The key objective of the task area Federated Repositories is to make all relevant research objects and its relations findable by a semantic search portal. We will contribute main components for an overarching single NFDI-portal. Our idea is guided by the insight, that bibliographic search needs specific knowledge about the existence of an object (e.g. titel, year, creator, and similar), but often fails to fit real needs.
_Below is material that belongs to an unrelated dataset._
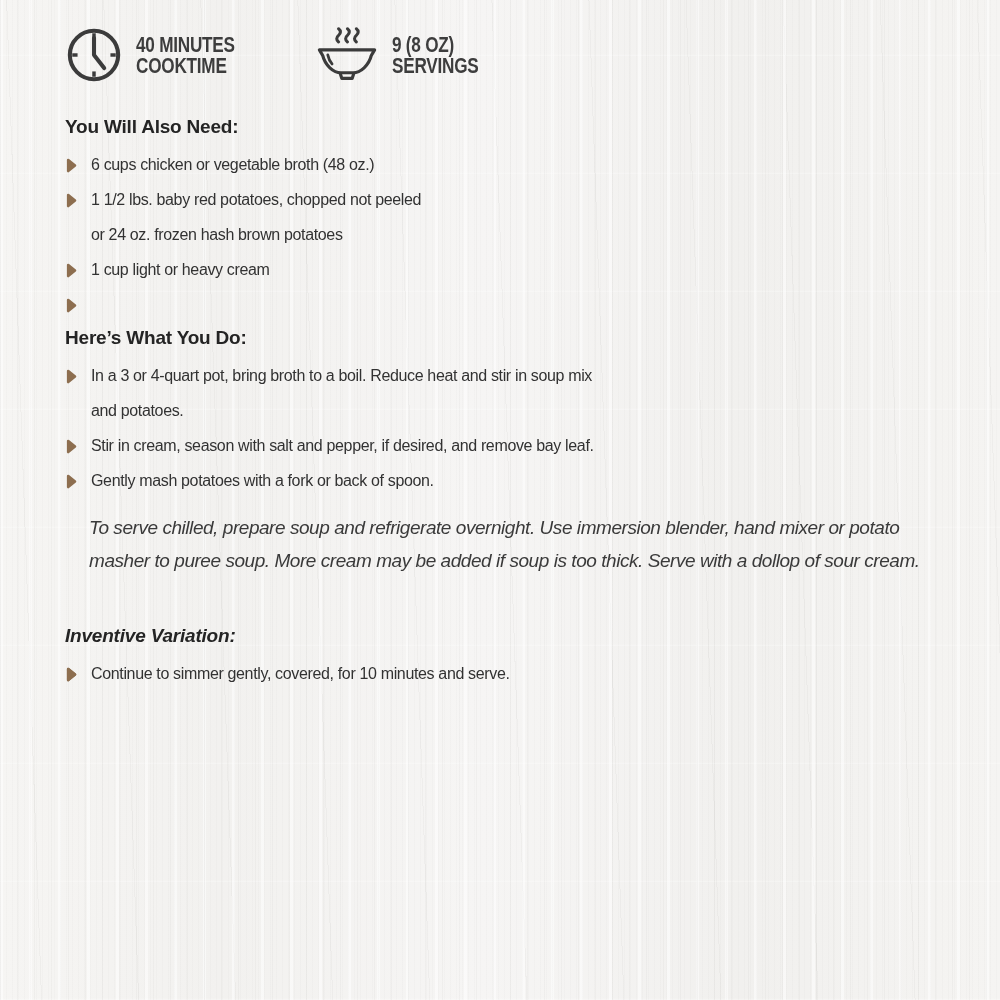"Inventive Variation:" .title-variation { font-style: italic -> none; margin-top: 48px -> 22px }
In practice, people want to do something and want to know if or how that has been done before. Objects like algorithms, software artefacts, metadata standards, data formats, publications, instruments, electronic lab notebooks, repositories, or single steps in a lab experiment have a purpose. Because physicists are typically do-it-yourself minded, NFDI4Phys wants to offer a platform to register such solutions for specific problems to enable their findability, accessibility, and reuse far beyond the current system of publications and repositories like github. Especially small technical steps that are “scientifically uninteresting”, but valuable time savers can hardly be found with the current systems. Our NFDI4Phys Repository will connect to already existing and currently planned services like re3data, TIB terminology service, as well as the algorithm database of MarDI, but unifies towards a single point of entry for all those services.
Goals of the federated NFDI4Phys Repository are to enable:
- search, access, and analysis of data resources without worrying about the physical location or file format;
- effortless, ideally one-click archiving of data resources together with the corresponding metadata (in close relationshp with FAIR Laboratories);
- easy access to related material;
- to keep track if, how, and how often data resources have been used and to assure their authorship
To enable efficient content based search and access to the federated NFDI4Phys Repository, data resources have to be annotated with semantic metadata according to the aforementioned requirements. Semantic metadata enables content-based search, i.e. the need to employ specific predefined vocabularies to allow for retrieval of already known resources can be omitted and complemented with a similarity-driven search by description. Moreover, semantic metadata will also enable low maintenance data integration and interoperability. On the highest level descriptions of available services and data repositories will focus on their usage. The central NFDI4Phys portal serve as main point of access to NFDI4Phys services and resources and will enable query federation over all individual repositories connected under NFDI4Phys.
The NFDI4Phys Repository will act as a registry for data and metadata transformations as well as lab devices to enable findability, accessibility, and reuse of public data and speed up work in the lab. We will start to fill the registry with all our users to gain a critical mass for individual components (like devices).
Authentication and authorization are a central challenge in federated infrastructures. A user identity management which enables cryptographic proofs of authorship and provides the historical record of the data (data provenance), as well as the access to data and computational resources across organizations is needed. The currently available data and computing service landscape for the NFDI4Phys community is highly decentralized and mostly operated by researchers themselves or by local infrastructure providers. Moreover, these infrastructures are generally only available to researchers of the local institution. To reach the vision of a common, distributed data space each participant can contribute data resources as well as parts of their storage & compute infrastructures.
A reliable federated NFDI4Phys Repository will be realized in close cooperation with Task Area Metadata and Ontologies along a data space that feeds from a linked data knowledge graph, (meta-)data formats as well as protocols and interfaces meeting the requirements of the community. Our solution will guarantee long-term sustainable technical operation of the main portal which functionality mainly relys on trustworthy individual providers of information and storage.